- [WYODRĘBNIONY TEKST]
__________________________________________________

Szkoda,że tego filmu nie było 2 lata temu jak zaczynałem przygodę z ostrzeniem. Tyle już tego obejrzałem, a tu wciąż coś nowego się znalazło. Zdecydowanie n najbardziej profesjonalny film jaki oglądałem. Wielkie dzięki.
dziękujemy bardzo! :)
Ostrze noże już od 18 lat na kamieniach jak i na diamencie, bardzo mi się podoba twój film, dobrze i spokojnie wytłumaczone, popieram, powodzonka :)
Jestem szlifierzem od 10 lat i pierwszy raz sie spotkalem z tak profesjonalna informacja. Szkoda ze tak malo wyświetleń to ma. Powodzenia
Dziękuję bardzo! :) dorobimy angielskie napisy i puścimy dalej w Świat! Pozadrawiamy razem z Załogą! :)
Dobry nóż nigdy nie wytworzy "drutu". Ten profesjonalista najwyraźniej o tym nie wie. Jak nóż "ciągnie" drut to trzeba go wyrzucić.
@@JanKowalski-dj8qbale to ty mówisz o węglowej stali tam drut odpadnie moment 😊 również uważam że stale węglowe czyli ogólnie rdzewne są lepsze ale niestety trzeba wiedzieć jak dbać 😊
@@JanKowalski-dj8qb Trzeba by zdefiniować, co to jest dobry nóż, żeby móc kontynuować temat :) Wydaje mi się też nadmiarem zaangażowania wyrzucanie większości noży jakie mamy w kraju - marny ale zadbany nóż może też dobrze służyć w warunkach domowych, jeśli ktoś nie może sobie pozwolić na dobre narzędzie, to po prostu będzie ostrzył częściej i będzie miał mniej przyjemności z pracy. Niemniej - faktycznie są stale na których się drutu nie uświadczy. Myślę, że ten efekt wynika nie tyle z 'dobrości' co np. udarności, twardości, procentowej ilości węglików, grubości krawędzi, kata ostrzenia itp.... trzeba by poczytać. Większość noży, które ludzie mają w domach jest ze średniej półki i można na nich to zjawisko spotkać bez problemu. Z mojego doświadczenia największe różnice w wyczuwalności 'drutu' są między stalami o różnych udarnościach (i najczęściej w związku z tym, też zawartościach węglików). Pewnie jest o tym artykuł na knifesteelnerds.com - trzeba by poszukać :) Swoją drogą są różne podejścia do tego czy ostrza powinny być raczej bardziej odporne na wykruszenia, czy raczej odporne na ścieranie.... ciekawy temat
@@mrbeckham666 Nie potrafię się odnieść do tego o czym Panowie mówicie, póki nie pojawią nam się w rozmowie konkretne gatunki :) duża część stali używanych na noże, które są opisywane jako stale 'węglowe' jest wysokostopowymi super nowoczesnymi stalami, które po prostu rdzewieją(nie mają dodatku chromu na wystarczającym poziomie). Wydaje mi się, że jest tu pewne nadużycie w nazywaniu ich 'węglowymi' tylko dlatego, że rdzewieją. Ich zawartość węgla też niewiele uzasadnia, bo są stale np. nierdzewne (niby nie 'węglowe'), które tego węgla mają dwa/trzy razy więcej w stopie (S110v 2.8% węgla, M398 2.7%...) (jest pożytkowany do wytworzenia węglików z dodatkami stopowymi) i nikt ich tak nie nazywa. Często się rozbijamy o ten temat w rozmowach na zajęciach - może Wy dacie radę zdefiniować, co to jest 'stal węglowa' ? - raczej nie wanadowy proszek bez chromu, więc musi być jakiś zbiór cech, który pozwoli je do takiej grupy zaliczyć ? :)

__________________________________________________

- [DOSTARCZONE INFORMACJE]

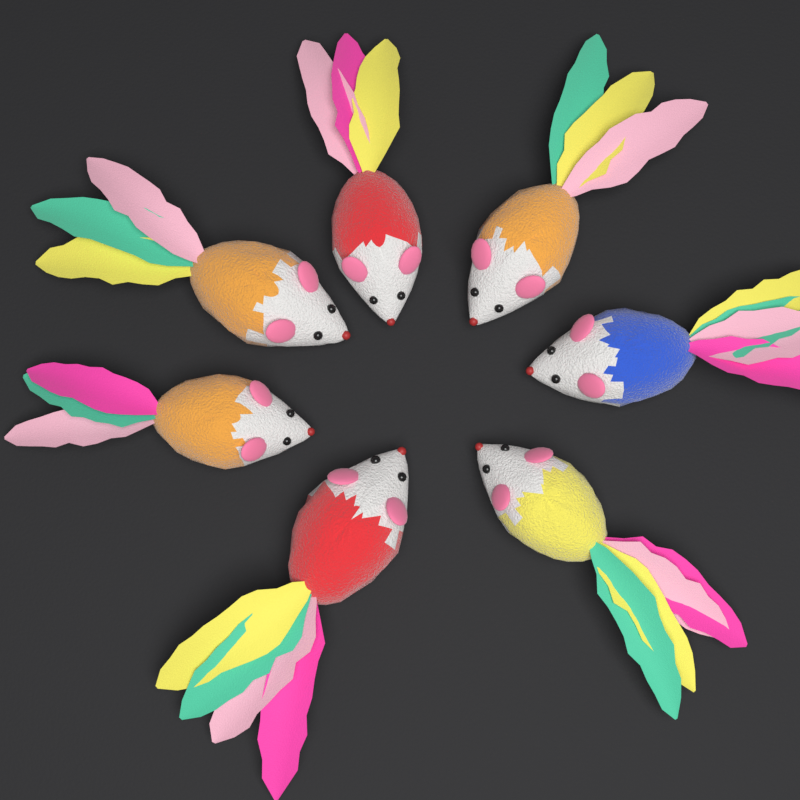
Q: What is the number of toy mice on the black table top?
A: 7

__________________________________________________

- [OPIS ZADANIA]
Powtórz, proszę, dosłownie fragment komentarzy o ostrzeniu noży, zaczynając od „Jestem szlifierzem od” i ciągnąc dalej aż do „trzeba go wyrzucić.”. Materiał pochodzi z innego źródła.

- [WYNIK ĆWICZENIA]
Jestem szlifierzem od 10 lat i pierwszy raz sie spotkalem z tak profesjonalna informacja. Szkoda ze tak malo wyświetleń to ma. Powodzenia
Dziękuję bardzo! :) dorobimy angielskie napisy i puścimy dalej w Świat! Pozadrawiamy razem z Załogą! :)
Dobry nóż nigdy nie wytworzy "drutu". Ten profesjonalista najwyraźniej o tym nie wie. Jak nóż "ciągnie" drut to trzeba go wyrzucić.